142nd APHA Annual Meeting and Exposition

Annual Meeting Recordings are now available for purchase

Vulnerabilities of ever homeless families and unaccompanied persons: New insights from population data

142nd APHA Annual Meeting and Exposition (November 15 - November 19, 2014): http://www.apha.org/events-and-meetings/annual
Tuesday, November 18, 2014 : 11:30 AM - 11:50 AM

Sarah Oppenheimer, MPH , Evans School of Public Affairs, University of Washington, Seattle, WA
Sara Green, Doctoral Candidate, MSW , School of Social Work, University of Washington, Seattle, WA
Paula Nurius, PhD , School of Social Work, University of Washington, Seattle, WA
Introduction: Homelessness research has predominantly relied on shelter data and/or localized samples. While providing foundational insights into the social and health correlates of acute homelessness, this leaves critical gaps regarding homelessness in the general population--particularly problematic for understanding family homelessness, where shelter use is limited and varies by local policies. This paper helps fill this gap, with emphasis on characteristics and service needs of ever-homeless families within a representative state population. Methods/Results: Stratified random sampling based state survey (Behavioral Risk Factor Surveillance System--BRFSS) data (N=14,769) were used to contrast respondents with/without histories of homelessness and living with/without minor children. MANOVA tests revealed consistent and significant differences across these four groups: ever homeless parents reported least education, income, and social support, greatest adverse childhood experiences, unemployment and current food and medical care insecurity, and, relative to never homeless parents, higher health risk indictors (BMI, smoking, alcohol use, incarceration) and poorer physical and mental health. Multivariate regressions indicate that a history of homelessness is significantly associated with current economic hardship and worse mental health status, and, particularly among nonparents, participation in high-risk health behaviors. Furthermore, models demonstrate an ameliorative influence of protective factors such as social support and greater human capital, suggesting areas for prevention and intervention. Implications: These findings enlarge the picture of homelessness as a risk for subsequent individual and family health as well as economic precariousness, and emphasize the need for research addressing the unique precursors and implications of family homelessness. This evidence suggests that policies designed to end family homelessness should include service strategies to counter long-term consequences of homelessness. Moreover, this study argues the value of data sources such as BRFSS for obtaining more generalizable estimates on trends and consequences of family homelessness. 

Learning Areas:

Public health or related public policy
Public health or related research
Social and behavioral sciences

Learning Objectives:
Describe adult homelessness prevalence in families with minor children and unaccompanied persons within a representative state population. Identify characteristics of ever-homeless parents and nonparents, and associations of adult homelessness with current economic hardship, health risk behaviors, and physical and mental health status in these two populations.

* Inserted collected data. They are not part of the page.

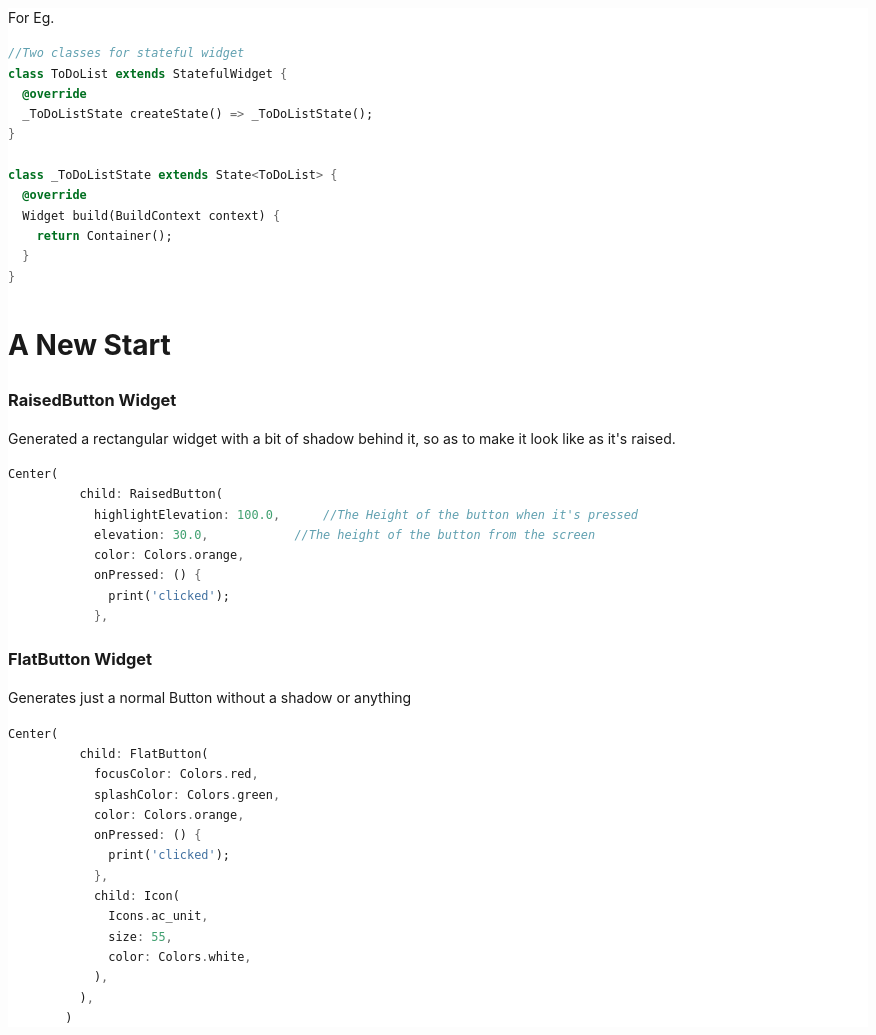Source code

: For Eg.

```dart
//Two classes for stateful widget
class ToDoList extends StatefulWidget {
  @override
  _ToDoListState createState() => _ToDoListState();
}

class _ToDoListState extends State<ToDoList> {
  @override
  Widget build(BuildContext context) {
    return Container();
  }
}
```



# A New Start



### RaisedButton Widget

Generated a rectangular widget with a bit of shadow behind it, so as to make it look like as it's raised.

```dart
Center(
          child: RaisedButton(			
            highlightElevation: 100.0,		//The Height of the button when it's pressed 
            elevation: 30.0,			//The height of the button from the screen
            color: Colors.orange,
            onPressed: () {
              print('clicked');
            },
```



### FlatButton Widget

Generates just a normal Button without a shadow or anything

```dart
Center(
          child: FlatButton(
            focusColor: Colors.red,
            splashColor: Colors.green,
            color: Colors.orange,
            onPressed: () {
              print('clicked');
            },
            child: Icon(
              Icons.ac_unit,
              size: 55,
              color: Colors.white,
            ),
          ),
        )
```
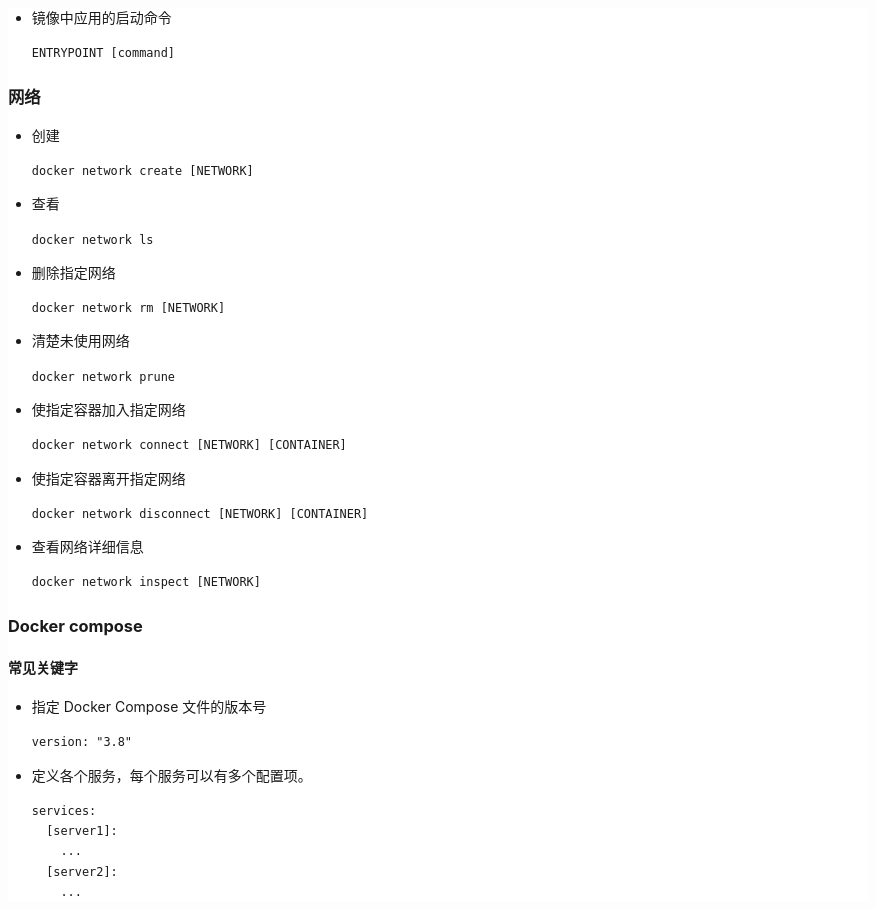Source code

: * 镜像中应用的启动命令

  ```docker
  ENTRYPOINT [command]
  ```

### 网络

* 创建

  ```docker
  docker network create [NETWORK]
  ```

* 查看

  ```docker
  docker network ls
  ```

* 删除指定网络

  ```docker
  docker network rm [NETWORK]
  ```

* 清楚未使用网络

  ```docker
  docker network prune
  ```

* 使指定容器加入指定网络

  ```docker
  docker network connect [NETWORK] [CONTAINER]
  ```

* 使指定容器离开指定网络

  ```docker
  docker network disconnect [NETWORK] [CONTAINER]
  ```

* 查看网络详细信息

  ```docker
  docker network inspect [NETWORK]
  ```

### Docker compose

#### 常见关键字

* 指定 Docker Compose 文件的版本号

  ```docker-compose
  version: "3.8"
  ```

* 定义各个服务，每个服务可以有多个配置项。

  ```docker-compose
  services:
    [server1]:
      ...
    [server2]:
      ...
  ```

Keyword(s): Homelessness, Health Disparities/Inequities

Presenting author's disclosure statement:

Qualified on the content I am responsible for because: I have worked in homeless health research and services for over a decade. I participated in the conception writing, and analysis of the submitted article.
Any relevant financial relationships? No

I agree to comply with the American Public Health Association Conflict of Interest and Commercial Support Guidelines, and to disclose to the participants any off-label or experimental uses of a commercial product or service discussed in my presentation.